En mai dernier, la justice brésilienne a réclamé aux propriétaires de Sanmarco, société appartenant à Vale et BHP, la somme pharamineuse de 55 milliards de dollars, soit environ 6.000 milliards FCFP pour qu’ils réparent «intégralement» les dommages sociaux, économiques et environnementaux causés par la catastrophe du Rio Doce.

Le 5 novembre 2015, un barrage minier édifié sur ce cours d’eau avait provoqué la pire catastrophe écologique qu’ait connu le Brésil, entraînant également la mort de 17 personnes et la disparition d’un village entier.

« NOUS SOMMES EN TRAIN D’ANALYSER
NOS OPTIONS POUR LA CALÉDONIE »

Certes, la mise en sommeil de l’usine de Goro serait bien loin de suffire à répondre aux multiples difficultés de son propriétaire, mais ce dernier doit bien mettre en place une stratégie pour se maintenir en vie, face à la crise des matières premières et cette possible condamnation.

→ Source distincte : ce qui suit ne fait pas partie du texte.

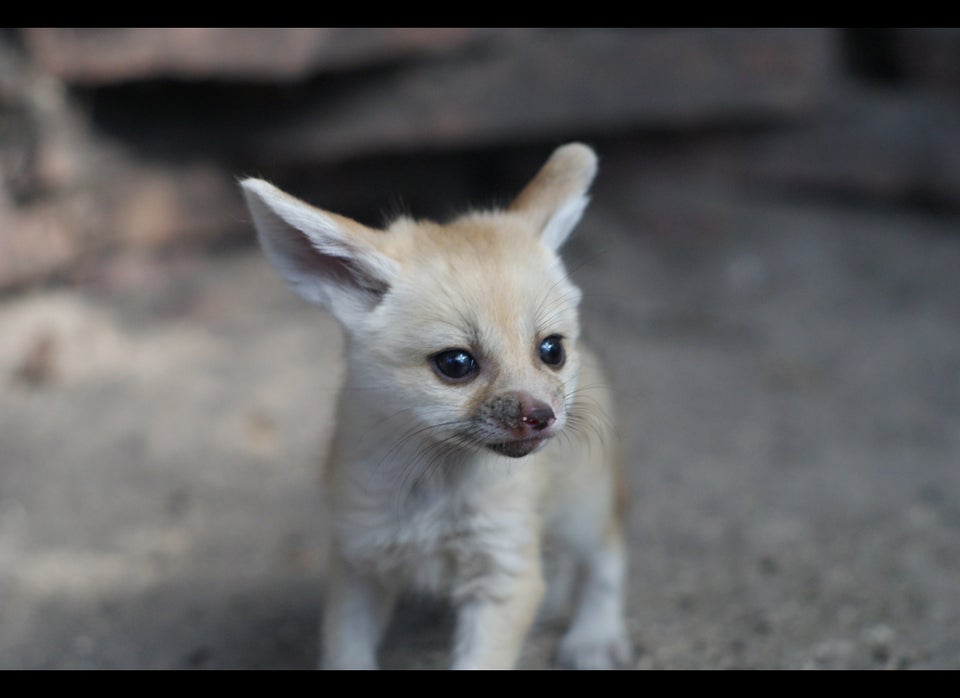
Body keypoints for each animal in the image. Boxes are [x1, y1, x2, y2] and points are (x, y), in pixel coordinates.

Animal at [239, 143, 632, 668]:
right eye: (456, 363)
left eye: (551, 351)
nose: (540, 417)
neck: (433, 496)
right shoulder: (358, 560)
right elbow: (346, 653)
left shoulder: (505, 574)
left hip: (581, 509)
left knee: (607, 550)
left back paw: (595, 635)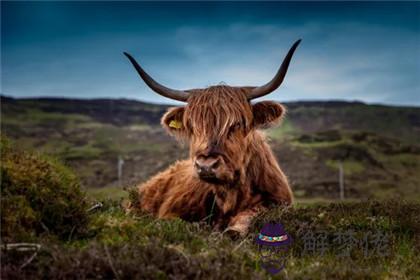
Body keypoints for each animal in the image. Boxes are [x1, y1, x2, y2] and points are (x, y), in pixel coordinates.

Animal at [123, 39, 300, 236]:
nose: (206, 165)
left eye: (237, 124)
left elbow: (251, 214)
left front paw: (234, 229)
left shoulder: (279, 203)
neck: (231, 195)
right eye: (192, 126)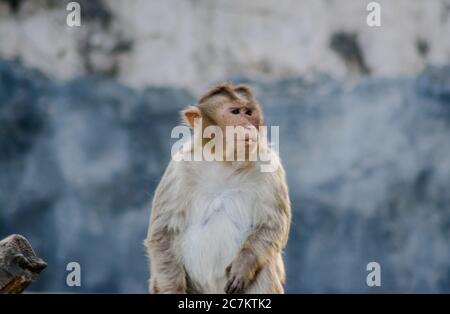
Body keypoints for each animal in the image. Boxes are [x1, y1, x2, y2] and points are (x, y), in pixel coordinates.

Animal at [145, 82, 292, 294]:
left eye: (249, 112)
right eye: (235, 112)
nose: (247, 126)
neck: (224, 161)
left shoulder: (270, 166)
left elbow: (272, 225)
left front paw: (243, 265)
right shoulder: (179, 167)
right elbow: (163, 232)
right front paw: (173, 289)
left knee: (265, 266)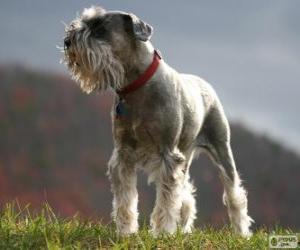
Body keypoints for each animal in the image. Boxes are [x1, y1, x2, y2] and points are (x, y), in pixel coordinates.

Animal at [62, 5, 253, 236]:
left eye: (100, 27)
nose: (67, 41)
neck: (136, 87)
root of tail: (204, 83)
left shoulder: (167, 155)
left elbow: (166, 201)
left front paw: (162, 232)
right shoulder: (123, 154)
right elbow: (126, 199)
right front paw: (125, 231)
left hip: (221, 149)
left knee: (234, 194)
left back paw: (241, 232)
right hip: (186, 154)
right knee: (186, 197)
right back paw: (184, 229)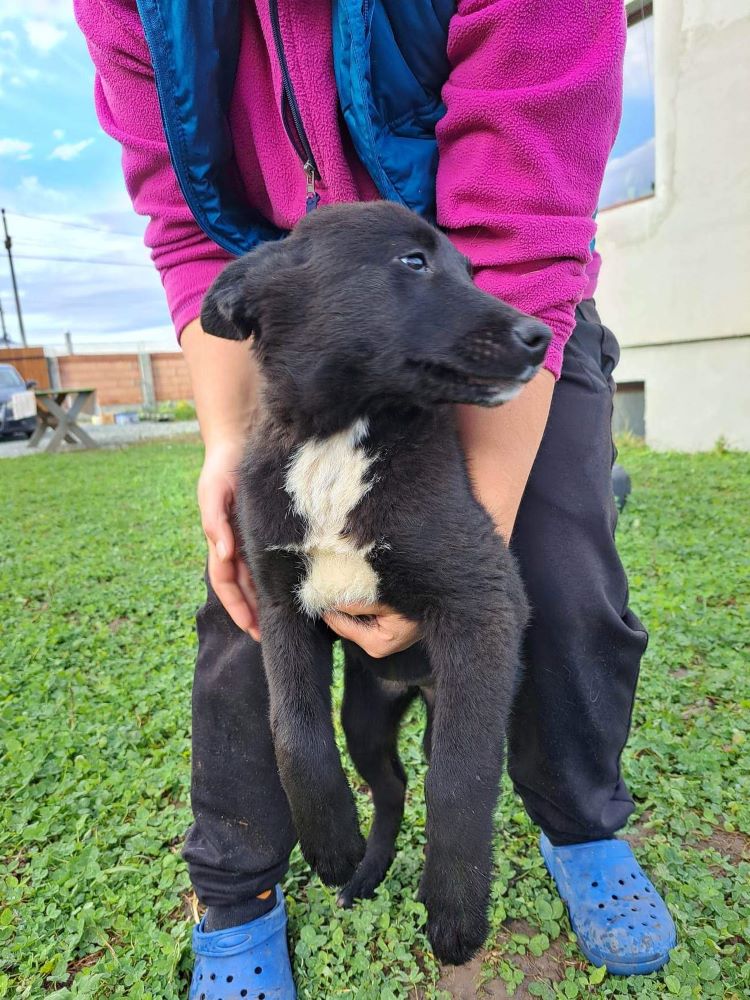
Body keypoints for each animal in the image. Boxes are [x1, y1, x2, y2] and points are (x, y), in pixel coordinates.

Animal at [200, 201, 552, 960]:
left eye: (471, 271)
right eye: (413, 262)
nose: (539, 336)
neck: (339, 437)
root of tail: (412, 687)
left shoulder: (484, 604)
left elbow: (461, 778)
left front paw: (454, 911)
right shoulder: (280, 605)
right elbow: (291, 729)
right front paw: (330, 840)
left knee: (423, 775)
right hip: (364, 713)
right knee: (389, 789)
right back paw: (365, 869)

D’autant que l’historique de l’unité du sud est émaillé par des ennuis récurrents avec les populations locales comme avec les autorités officielles, donnant le sentiment au brésilien que sa présence n’est guère souhaitée en Nouvelle-Calédonie.

Pour corser le tout, il faut se souvenir de la déclaration récente à Londres de Jennifer Maki, responsable métaux chez Vale : « Nous sommes en train d’analyser nos options pour la Nouvelle-Calédonie » … après avoir indiqué que la patience de l’industriel était à bout.

Cette option sera-t-elle la mise sous cocon du joyau technologique calédonien en attendant le retour à meilleure fortune du marché ?

Ce serait, pour le territoire qui entre dans une crise sans précédent, un véritable tsunami dont les conséquences sociales et politiques sont difficiles à appréhender.

Une chose est certaine : ces conséquences locales pèseront peu dans la décision des responsables de Vale.